Fructose is a natural sugar found in many foods like fruits and honey. ... Fructose is very sweet and is often made into high fructose corn syrup, used in soft drinks and processed foods.
“The most important takeaway of this study is that high fructose in the diet is bad,” said lead study author C. Ronald Kahn, Professor of Medicine at Harvard Medical School.
"It's not bad because it's more calories, but because it has effects on liver metabolism to make it worse at burning fat. As a result, adding fructose to the diet makes the liver store more fat, and this is bad for the liver and bad for whole body metabolism," Kahn, who also serves as the Chief Academic Officer at Joslin Diabetes Center in the US, said.
Interestingly, the researchers found that equally high levels of glucose in the diet actually improved the fat-burning function of the liver.
The findings, published in the journal Cell Metabolism, suggest that high dietary fructose has more negative health impacts than glucose does, even though they have the same caloric content.
In a series of animal studies, the researchers compared effects on metabolism of six different diets -- regular chow, chow with high fructose, chow with high glucose, a high-fat diet, a high-fat diet with high fructose, and a high-fat diet with high glucose.
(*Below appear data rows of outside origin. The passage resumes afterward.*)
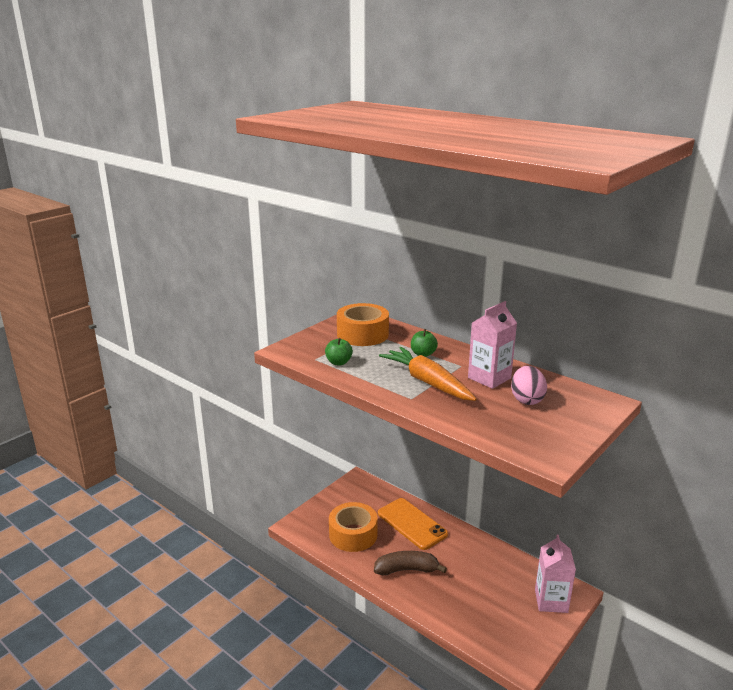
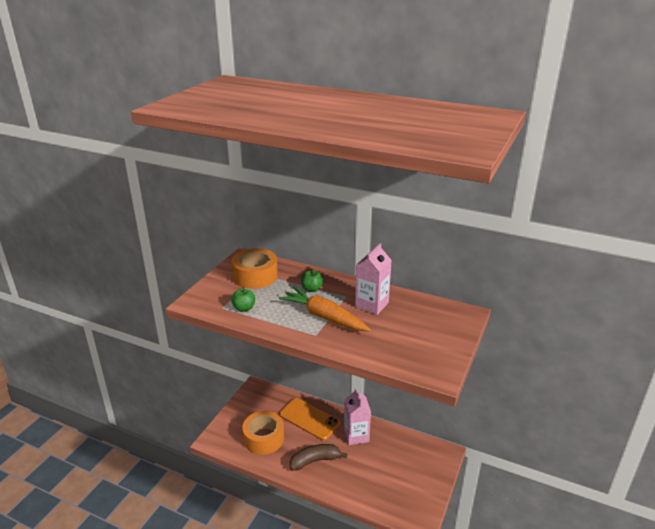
camera: 15 degrees left, 5 degrees up
pink egg [511,366,547,405] -> none
pink carton [535,534,576,613] -> pink carton moved to [344,388,371,445]

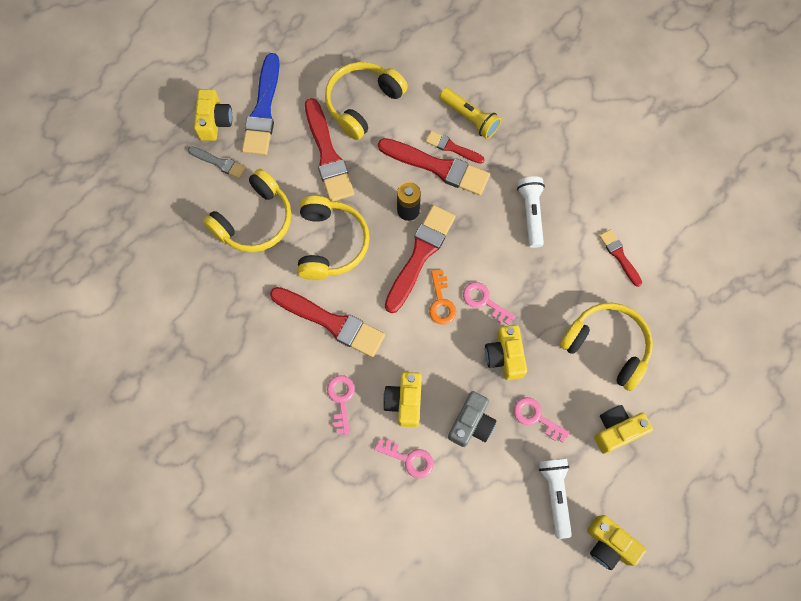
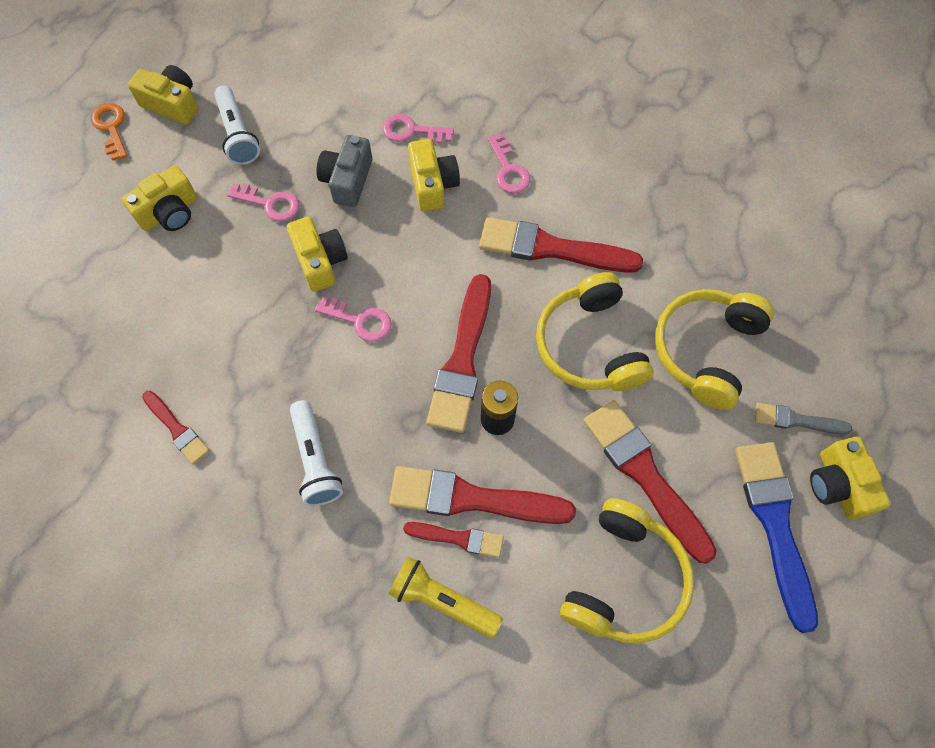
camera: 165 degrees right, 5 degrees down
orange key [429,270,456,325] -> orange key moved to [91,103,127,161]
yellow headphones [559,303,653,391] -> none

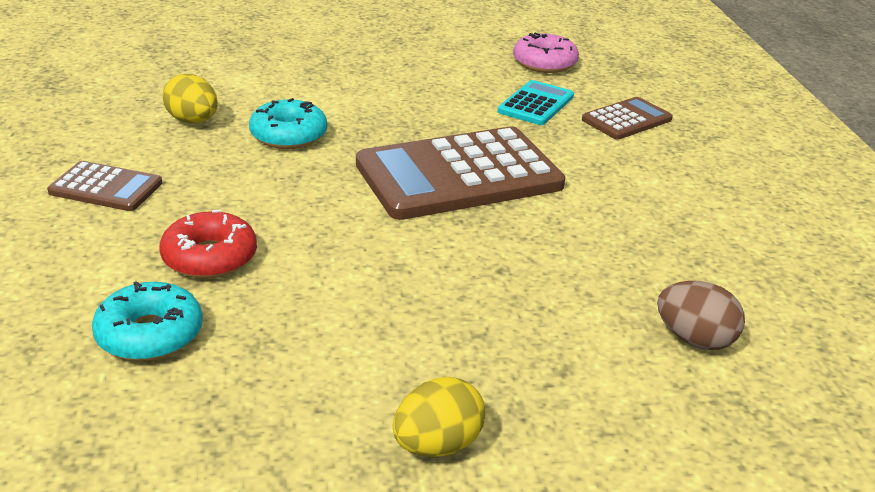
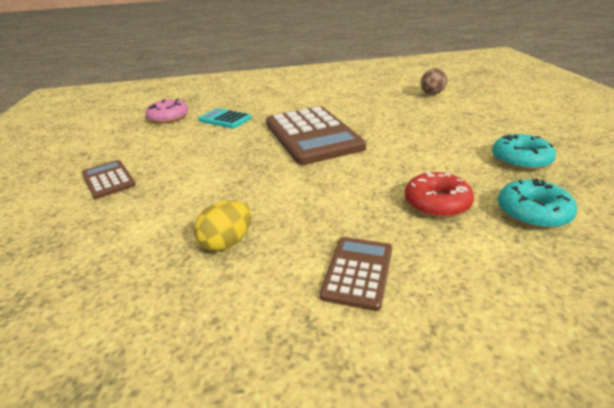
camera: 85 degrees left, 0 degrees up
turquoise donut [249,98,327,149] -> turquoise donut moved to [492,134,556,170]
yellow egg [393,377,485,457] -> none
brown calculator [582,97,673,140] -> brown calculator moved to [81,160,136,199]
The researchers analysed different known markers of fatty liver to determine the effects of each diet. For example, they looked at levels of acylcarnitines in the liver’s cells.
Acylcarnitines are produced when the liver burns fats. A high levels of these are a bad sign, since it means there is a lot of fat in the liver being burned. Acylcarnitines were highest in the animals on the high-fat plus high fructose diet.
They were lower in the high-fat plus glucose diet than in the plain high-fat diet, which reflected previous observational findings and indicated that glucose performed an assistive fat-burning action in these animals.
They also monitored the activity of a critical enzyme for fat-burning known as CPT1a. In the case of CPT1a, the higher the levels the better - they indicate that mitochondria, the powerhouse of the cell which provides energy for cellular functions, are performing their fat-burning jobs correctly.
However, in the high-fat plus fructose diet the researchers found that levels of CPT1a are low and their activity was very low, meaning mitochondria cannot function properly.
These findings, combined with other markers they monitored, proved that both high-fat and high-fat plus fructose diets damage mitochondria and makes it easier for the liver to synthesise and store fat rather than burn it.